特に、薬草学で有名であり、万病の治癒が可能な「ファーマシスト」の地位は
特権階級である天族のすぐ下の地位ほど高い。

現代で言えば、血を重んじたカースト制が色濃く残る国って感じ。

さっきも言ったように、特殊な国なので神力で守られてるせいなのか
空気も、食べ物も不思議な力を持っているみたい。


神教の神殿「ピレウサリア」には、神官達が500人以上暮らしていて
聖地巡礼の信者も多く通う。

世界の始まりの国として、これは現代では考えられないんだけど
特殊国家として世界を纏める権力と、力を持った天帝が君臨している。

女神レオノーラの降臨の血として、その血統を継いで神力を生まれながらに持つ天族達と、
その最高位には天帝リオルグが。

そして王太子として、その地位につく天子レオノールが
私の婚約者なんだけど・・。
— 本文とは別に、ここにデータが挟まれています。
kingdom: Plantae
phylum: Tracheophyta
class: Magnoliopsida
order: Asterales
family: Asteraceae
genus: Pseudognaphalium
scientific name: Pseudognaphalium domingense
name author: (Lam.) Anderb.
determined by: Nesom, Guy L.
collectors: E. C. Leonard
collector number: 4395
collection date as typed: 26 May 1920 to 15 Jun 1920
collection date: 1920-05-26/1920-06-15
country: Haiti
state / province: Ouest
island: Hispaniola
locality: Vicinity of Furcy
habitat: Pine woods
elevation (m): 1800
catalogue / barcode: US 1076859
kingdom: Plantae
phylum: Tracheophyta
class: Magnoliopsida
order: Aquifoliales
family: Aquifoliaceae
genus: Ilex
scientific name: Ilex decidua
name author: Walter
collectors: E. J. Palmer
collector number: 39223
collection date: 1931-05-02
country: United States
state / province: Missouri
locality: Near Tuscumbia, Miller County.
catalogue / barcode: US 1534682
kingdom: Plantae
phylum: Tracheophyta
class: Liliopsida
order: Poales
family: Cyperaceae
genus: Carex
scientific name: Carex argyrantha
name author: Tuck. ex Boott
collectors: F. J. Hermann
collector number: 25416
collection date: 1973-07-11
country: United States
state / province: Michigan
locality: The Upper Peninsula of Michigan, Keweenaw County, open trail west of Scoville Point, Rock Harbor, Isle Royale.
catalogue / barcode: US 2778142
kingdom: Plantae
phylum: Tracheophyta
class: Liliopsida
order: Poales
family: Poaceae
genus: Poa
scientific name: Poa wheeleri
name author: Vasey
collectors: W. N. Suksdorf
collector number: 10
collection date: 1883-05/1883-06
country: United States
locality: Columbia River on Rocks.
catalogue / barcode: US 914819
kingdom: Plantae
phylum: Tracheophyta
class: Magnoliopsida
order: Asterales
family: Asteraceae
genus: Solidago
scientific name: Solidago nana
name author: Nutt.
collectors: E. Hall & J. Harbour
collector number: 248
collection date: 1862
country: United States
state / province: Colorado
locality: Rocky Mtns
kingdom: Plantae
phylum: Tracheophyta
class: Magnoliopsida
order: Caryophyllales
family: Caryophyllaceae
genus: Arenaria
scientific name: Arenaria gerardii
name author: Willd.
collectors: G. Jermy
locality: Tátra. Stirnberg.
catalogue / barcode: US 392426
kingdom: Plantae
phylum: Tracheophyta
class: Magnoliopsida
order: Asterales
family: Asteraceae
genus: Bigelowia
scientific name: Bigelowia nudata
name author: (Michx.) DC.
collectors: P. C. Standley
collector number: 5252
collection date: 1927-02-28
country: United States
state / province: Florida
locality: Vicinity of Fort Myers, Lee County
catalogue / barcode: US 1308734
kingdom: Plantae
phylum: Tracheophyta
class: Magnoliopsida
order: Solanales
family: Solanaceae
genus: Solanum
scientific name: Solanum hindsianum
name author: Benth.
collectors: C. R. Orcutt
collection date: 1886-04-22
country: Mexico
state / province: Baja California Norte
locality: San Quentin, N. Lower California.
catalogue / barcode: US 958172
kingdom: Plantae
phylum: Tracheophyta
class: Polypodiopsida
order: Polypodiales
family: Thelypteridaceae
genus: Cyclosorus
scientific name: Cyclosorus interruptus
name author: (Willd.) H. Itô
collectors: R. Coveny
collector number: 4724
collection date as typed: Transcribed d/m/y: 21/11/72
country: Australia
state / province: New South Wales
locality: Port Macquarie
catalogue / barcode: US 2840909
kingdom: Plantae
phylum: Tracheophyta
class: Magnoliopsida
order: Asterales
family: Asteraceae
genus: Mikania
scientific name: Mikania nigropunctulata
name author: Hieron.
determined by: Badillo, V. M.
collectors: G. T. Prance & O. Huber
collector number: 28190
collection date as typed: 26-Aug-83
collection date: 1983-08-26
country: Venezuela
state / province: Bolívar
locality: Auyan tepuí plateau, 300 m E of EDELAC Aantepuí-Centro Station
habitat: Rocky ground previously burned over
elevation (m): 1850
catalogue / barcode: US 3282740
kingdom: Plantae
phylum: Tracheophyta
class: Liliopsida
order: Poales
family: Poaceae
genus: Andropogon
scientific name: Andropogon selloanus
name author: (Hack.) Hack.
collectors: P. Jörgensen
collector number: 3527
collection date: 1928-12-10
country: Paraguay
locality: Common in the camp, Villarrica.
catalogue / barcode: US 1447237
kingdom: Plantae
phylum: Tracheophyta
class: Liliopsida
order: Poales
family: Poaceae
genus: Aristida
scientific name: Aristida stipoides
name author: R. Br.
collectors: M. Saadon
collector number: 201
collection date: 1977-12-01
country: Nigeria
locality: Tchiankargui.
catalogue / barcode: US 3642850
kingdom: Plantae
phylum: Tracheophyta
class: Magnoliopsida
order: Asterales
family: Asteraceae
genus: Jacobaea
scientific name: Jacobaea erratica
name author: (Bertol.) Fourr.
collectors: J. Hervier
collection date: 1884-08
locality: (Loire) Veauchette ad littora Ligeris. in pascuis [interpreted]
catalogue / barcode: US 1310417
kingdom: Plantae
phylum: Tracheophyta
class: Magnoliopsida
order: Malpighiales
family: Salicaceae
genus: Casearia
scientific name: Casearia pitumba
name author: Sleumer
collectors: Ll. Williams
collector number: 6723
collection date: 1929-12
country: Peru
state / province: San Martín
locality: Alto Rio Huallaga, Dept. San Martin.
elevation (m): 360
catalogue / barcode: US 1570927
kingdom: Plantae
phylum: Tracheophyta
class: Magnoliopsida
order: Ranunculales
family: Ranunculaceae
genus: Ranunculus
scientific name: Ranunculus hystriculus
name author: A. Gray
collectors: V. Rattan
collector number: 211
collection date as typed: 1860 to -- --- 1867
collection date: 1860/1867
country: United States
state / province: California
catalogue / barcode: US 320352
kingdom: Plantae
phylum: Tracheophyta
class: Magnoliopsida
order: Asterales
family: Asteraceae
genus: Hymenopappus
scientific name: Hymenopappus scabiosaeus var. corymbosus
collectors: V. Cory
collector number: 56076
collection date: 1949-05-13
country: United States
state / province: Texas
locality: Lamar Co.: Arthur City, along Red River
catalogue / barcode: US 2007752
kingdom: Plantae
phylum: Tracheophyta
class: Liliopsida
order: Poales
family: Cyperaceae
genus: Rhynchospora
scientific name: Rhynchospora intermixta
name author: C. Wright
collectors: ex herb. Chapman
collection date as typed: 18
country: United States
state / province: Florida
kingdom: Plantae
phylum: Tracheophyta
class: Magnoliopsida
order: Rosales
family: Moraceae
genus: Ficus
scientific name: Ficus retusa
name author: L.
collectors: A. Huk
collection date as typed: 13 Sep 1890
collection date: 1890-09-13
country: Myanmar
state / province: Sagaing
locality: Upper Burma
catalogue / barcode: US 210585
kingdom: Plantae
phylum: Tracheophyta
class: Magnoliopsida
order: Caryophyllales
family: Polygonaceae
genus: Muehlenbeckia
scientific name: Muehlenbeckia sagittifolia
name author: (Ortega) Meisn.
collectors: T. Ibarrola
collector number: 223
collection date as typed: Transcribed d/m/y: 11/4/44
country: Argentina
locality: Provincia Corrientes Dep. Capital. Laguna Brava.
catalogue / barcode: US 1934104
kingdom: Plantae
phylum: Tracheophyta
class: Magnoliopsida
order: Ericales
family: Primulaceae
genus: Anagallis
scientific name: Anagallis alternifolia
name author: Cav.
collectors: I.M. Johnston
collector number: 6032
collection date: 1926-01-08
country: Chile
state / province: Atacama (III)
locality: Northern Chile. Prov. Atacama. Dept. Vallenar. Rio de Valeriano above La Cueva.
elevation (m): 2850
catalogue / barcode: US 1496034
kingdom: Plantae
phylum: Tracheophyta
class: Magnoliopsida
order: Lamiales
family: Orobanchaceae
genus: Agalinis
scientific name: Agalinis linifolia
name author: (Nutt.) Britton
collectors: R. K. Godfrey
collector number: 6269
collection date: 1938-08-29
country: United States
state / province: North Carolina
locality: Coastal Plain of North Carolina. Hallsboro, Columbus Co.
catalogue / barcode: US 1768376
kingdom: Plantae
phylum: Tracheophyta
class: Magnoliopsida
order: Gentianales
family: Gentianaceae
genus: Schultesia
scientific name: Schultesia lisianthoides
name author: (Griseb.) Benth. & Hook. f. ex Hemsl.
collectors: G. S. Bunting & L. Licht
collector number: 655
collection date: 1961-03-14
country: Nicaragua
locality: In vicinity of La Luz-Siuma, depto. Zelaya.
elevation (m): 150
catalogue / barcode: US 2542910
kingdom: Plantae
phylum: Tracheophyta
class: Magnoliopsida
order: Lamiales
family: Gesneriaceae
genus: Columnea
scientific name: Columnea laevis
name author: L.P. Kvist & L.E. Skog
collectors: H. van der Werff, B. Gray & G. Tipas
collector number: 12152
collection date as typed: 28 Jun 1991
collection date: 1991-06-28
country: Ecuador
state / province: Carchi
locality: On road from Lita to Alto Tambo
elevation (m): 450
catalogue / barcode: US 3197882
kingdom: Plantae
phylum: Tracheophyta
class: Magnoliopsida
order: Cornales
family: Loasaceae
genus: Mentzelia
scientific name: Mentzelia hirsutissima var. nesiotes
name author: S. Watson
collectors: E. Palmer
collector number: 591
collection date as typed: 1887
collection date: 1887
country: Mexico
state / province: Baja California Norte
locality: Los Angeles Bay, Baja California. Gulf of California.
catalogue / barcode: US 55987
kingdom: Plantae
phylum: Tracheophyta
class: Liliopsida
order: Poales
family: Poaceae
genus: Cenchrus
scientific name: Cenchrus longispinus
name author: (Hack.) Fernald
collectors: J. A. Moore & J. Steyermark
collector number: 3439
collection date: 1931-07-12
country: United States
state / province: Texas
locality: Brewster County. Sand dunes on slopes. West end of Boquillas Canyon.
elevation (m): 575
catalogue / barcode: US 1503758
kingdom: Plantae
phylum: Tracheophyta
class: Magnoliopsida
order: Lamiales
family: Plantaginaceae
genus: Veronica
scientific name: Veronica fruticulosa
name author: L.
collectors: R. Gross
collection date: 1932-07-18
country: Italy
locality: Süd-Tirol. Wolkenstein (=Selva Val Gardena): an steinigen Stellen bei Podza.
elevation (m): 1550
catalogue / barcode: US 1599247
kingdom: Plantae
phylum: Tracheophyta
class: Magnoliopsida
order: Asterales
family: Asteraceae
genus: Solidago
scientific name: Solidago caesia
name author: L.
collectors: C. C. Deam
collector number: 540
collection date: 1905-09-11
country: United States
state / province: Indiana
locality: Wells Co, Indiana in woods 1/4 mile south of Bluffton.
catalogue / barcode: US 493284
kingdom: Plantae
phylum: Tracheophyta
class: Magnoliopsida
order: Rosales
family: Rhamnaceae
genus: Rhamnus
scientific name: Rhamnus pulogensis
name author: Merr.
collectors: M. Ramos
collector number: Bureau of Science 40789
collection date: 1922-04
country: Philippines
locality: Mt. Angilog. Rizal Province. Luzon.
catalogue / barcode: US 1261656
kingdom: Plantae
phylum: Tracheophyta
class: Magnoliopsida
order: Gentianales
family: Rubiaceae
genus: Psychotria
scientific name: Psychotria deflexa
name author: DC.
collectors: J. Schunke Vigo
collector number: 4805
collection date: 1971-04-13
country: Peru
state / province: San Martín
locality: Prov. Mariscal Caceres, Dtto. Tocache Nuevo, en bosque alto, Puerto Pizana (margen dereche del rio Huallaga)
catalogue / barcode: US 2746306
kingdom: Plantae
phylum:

(納得はしてないけど。)


水の離宮と呼ばれる荘厳なアルトハルトの天上宮殿はマルダリア王国の王宮の
大きさのざっと5倍はあって、初めて見た時顎が外れそうになったのだった。

天上宮殿には、天宮騎士団詰所と、ファーマシストのラボラトリーが入っている。

ファーマシストは男性のみ約70人程がラボにいる。

その中で、元々強い神力を持った天族や、一般でもの特殊能力者が数名いる。
力を持った人たちは、医薬品ではなく、他の医薬品と異なる特殊な薬を調合している。


薬草に更に神力を加えるだけで、若返りや、治癒力にも大きく差が出るために
神力を更に引き出す鍛錬も能力者には施している。



私はまだ、自分に神力があるのかを見てもらっていなかったので
今日は、神力と自分を守護する新獣の確認テストを行うらしい。

ファーマシストであり、天族の神力を特に強く授かったファーマシストの
コンダクターである、クリステンと、ルーカスの2人に見てもらうことになっている。




ピピッ・・・。


ファーマシスト用のラボは何とクリスタル製のドアと窓で囲まれた球体なのだ。

出入口は、ペンダントに記された特殊な職業印をドアの前で翳すだけ。

下手したら現代より、安全なセキュリティ構造ではないのかしら?

3階へと階段で登った所で、長身の男性がラボの前に立っていた。

スタイルの良いシャツと、トゥザーズ姿に白衣纏った男性だった。

「お早う、シア。」

柔らかな声に、ドキッとした。

長い栗色の髪を一つに纏めて白衣姿のユヴェールが目の前に現れた。

碧眼を細めて、嬉しそうに笑った。